Transfer learning
Connect to superduper​
from superduper import superduper
db = superduper('mongomock:///test_db')
Get useful sample data​
- Text-Classification
- Image-Classification
!curl -O https://superduperdb-public-demo.s3.amazonaws.com/text_classification.json
import json
with open("text_classification.json", "r") as f:
data = json.load(f)
num_classes = 2
!curl -O https://superduperdb-public-demo.s3.amazonaws.com/images_classification.zip && unzip images_classification.zip
import json
from PIL import Image
with open('images/images.json', 'r') as f:
data = json.load(f)
data = [{'x': Image.open(d['image_path']), 'y': d['label']} for d in data]
num_classes = 2
After obtaining the data, we insert it into the database.
- Text-Classification
- Image-Classification
datas = [{'txt': d['x'], 'label': d['y']} for d in data]
datas = [{'image': d['x'], 'label': d['y']} for d in data]
Insert simple data​
After turning on auto_schema, we can directly insert data, and superduper will automatically analyze the data type, and match the construction of the table and datatype.
from superduper import Document
table_or_collection = db['docs']
ids = db.execute(table_or_collection.insert([Document(data) for data in datas]))
select = table_or_collection.select()
Compute features​
- Text
- Image
key = 'txt'
import sentence_transformers
from superduper import vector, Listener
from superduper_sentence_transformers import SentenceTransformer
superdupermodel = SentenceTransformer(
identifier="embedding",
object=sentence_transformers.SentenceTransformer("sentence-transformers/all-MiniLM-L6-v2"),
postprocess=lambda x: x.tolist(),
)
jobs, listener = db.apply(
Listener(
model=superdupermodel,
select=select,
key=key,
identifier="features"
)
)
key = 'image'
import torchvision.models as models
from torchvision import transforms
from superduper_torch import TorchModel
from superduper import Listener
from PIL import Image
class TorchVisionEmbedding:
def __init__(self):
# Load the pre-trained ResNet-18 model
self.resnet = models.resnet18(pretrained=True)
# Set the model to evaluation mode
self.resnet.eval()
def preprocess(self, image):
# Preprocess the image
preprocess = preprocess = transforms.Compose([
transforms.Resize(256),
transforms.CenterCrop(224),
transforms.ToTensor(),
transforms.Normalize(mean=[0.485, 0.456, 0.406], std=[0.229, 0.224, 0.225]),
])
tensor_image = preprocess(image)
return tensor_image
model = TorchVisionEmbedding()
superdupermodel = TorchModel(identifier='my-vision-model-torch', object=model.resnet, preprocess=model.preprocess, postprocess=lambda x: x.numpy().tolist())
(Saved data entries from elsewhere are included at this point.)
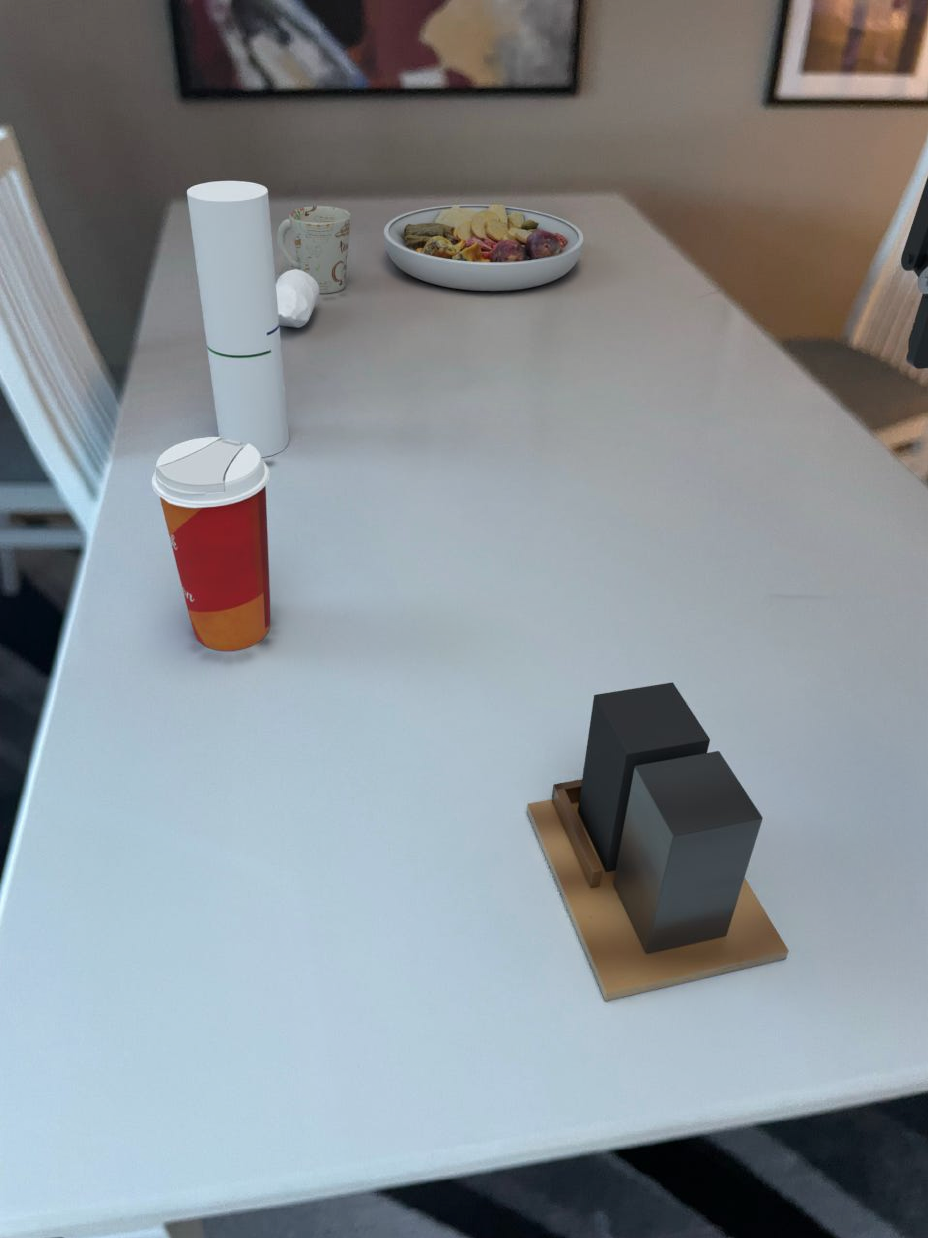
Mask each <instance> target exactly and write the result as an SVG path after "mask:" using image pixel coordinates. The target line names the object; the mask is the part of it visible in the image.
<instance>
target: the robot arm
mask: <svg viewBox="0 0 928 1238" xmlns="http://www.w3.org/2000/svg"><path fill="white" fill-rule="evenodd" d="M900 264H901V267H902V269H903V270H904V271H906V272H910V271H911V272H912V271H913V272H914V273H915V275H916V276H917V278H918V280H917V286H918V287H917V288H918V290H919V292H920V293H921V294H922V295H921V298H920V300H919V305H918V308H917V312H916V314H915V318H914V320H913V321H914V322H913V324H912V327H911V328H912V329H911V331H910V333H909V336H908V342H907V343H908V344H907V345H908V346H907V354H906V357H905V360H906V363H908V364H909V365H911V366H912V367H914V368H915V369H917V370H922V369H928V176H927V177H926V181H925V183H924V187H923V189H922V193H921V196H920V199H919V202H918V205H917V208H916V211H915V213H914V216H913V220H912V223H911V226H910V229H909V232H908V235H907V238H906V241H905V244H904V247H903V250H902V253H901V257H900Z"/></svg>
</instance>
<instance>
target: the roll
mask: <svg viewBox="0 0 928 1238" xmlns="http://www.w3.org/2000/svg"><path fill="white" fill-rule="evenodd" d="M276 293H277V304H278V316H279V326H281V327H282V326H283V327H289V328H296V329H298V328H302V327H303V326H306V325H307V323H308V322H309V320H310V318H311V316H312V314H313V312H314V309H315V307H316V305H317V302H318V300H319V296H320V293H319V286H318V284H317V282H316V281H315V279H314V278H313V277H311V276H310V275H309V274H307V273H306V272H303V271H301V270H299V269H298V268H294V269H289V270H286V271H284V272H283V273H282V274H280V276H279V277H278V278H277V280H276Z"/></svg>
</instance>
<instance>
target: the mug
mask: <svg viewBox="0 0 928 1238" xmlns="http://www.w3.org/2000/svg"><path fill="white" fill-rule="evenodd" d="M288 216H289V217H288V218H287V219H284V220H283V221H281V223H280V224H279V227H278V229H277V233H276V241H277V247H278V250H279V252H280V254H281V256H282V257H283V258H284V259H285V260H286V262H287V263H288V264H289V265H290V266H292V267H294V268H295V269H298V270H301V271H303V272H306V273H307V274H309V275H310V276H311V277H313V278H314V279H315V281H316V282H317V284H318V286H319V294H321V295H323V294H334V293H339V292H341V291H342V290H344V289H345V287H346V281H347V280H346V279H347V270H348V269H347V267H348V255H349V254H348V253H349V242H350V231H351V229H350V228H351V213H350V212H349V211H348V210H346V209H344V208H340V207H336V206H325V205H323V206H322V205H315V206H306V207H300V208H296V209H294V210H292V211H290V213H289V215H288ZM290 229H291V235H292V239H293V244H294V250H295V254H296V259H297V260H295V259H294V258H293V257H292V256H291V254H290V253H289V250H288V249H287V247H286V241H285V240H286V239H285V238H286V234H287V232H288V231H289V230H290Z"/></svg>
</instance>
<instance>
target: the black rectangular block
mask: <svg viewBox="0 0 928 1238" xmlns="http://www.w3.org/2000/svg"><path fill="white" fill-rule="evenodd" d="M591 707H592V708H591V715H590V722H589V728H588V736H587V743H586V749H585V757H584V764H583V771H582V778H581V779H582V784H581V791H580V798H579V806H578V813H579V816H580V818H581V820H582V822H583V824H584V826H585V828H586V831H587V833H588V835H589V837H590V839H591V841H592V844H593V846H594V848H595V850H596V852H597V854H598V856H599V859H600V861H601V863H602V865H603V867H604V869H605V871H606V872H610V871H615V870H616V866H617V860H618V855H619V849H620V844H621V839H622V833H623V828H624V822H625V817H626V812H627V806H628V801H629V795H630V790H631V785H632V779H633V774H634V768H635V766H637V765H643V764H648V763H654V762H659V761H665V760H671V759H676V758H682V757H687V756H693V755H698V754H704V753H708V750H709V746H710V741H711V738H710V736H709V735H708V734H707V732H706V730H705V729H704V728H703V726H702V725H701V723H700V722H699V720H698V718H697V717H696V715H695V714H694V712H693V711H692V709H691V708H690V707H689V705H688V703H687V701H686V700H685V698H684V697H683V695H682V694H681V693H680V691H679V690H678V688H677V686H676V684H674V682H666V683H660V684H654V685H648V686H642V687H634V688H629V689H623V690H617V691H609V692H604V693H598V694H594V695H593V701H592V706H591Z"/></svg>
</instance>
jobs, listener = db.apply(
Listener(
model=superdupermodel,
select=select,
key=key,
identifier="features"
)
)
Choose features key from feature listener​
input_key = listener.outputs
training_select = select.outputs(listener.predict_id)
We can find the calculated feature data from the database.
feature = list(training_select.limit(1).execute())[0][input_key]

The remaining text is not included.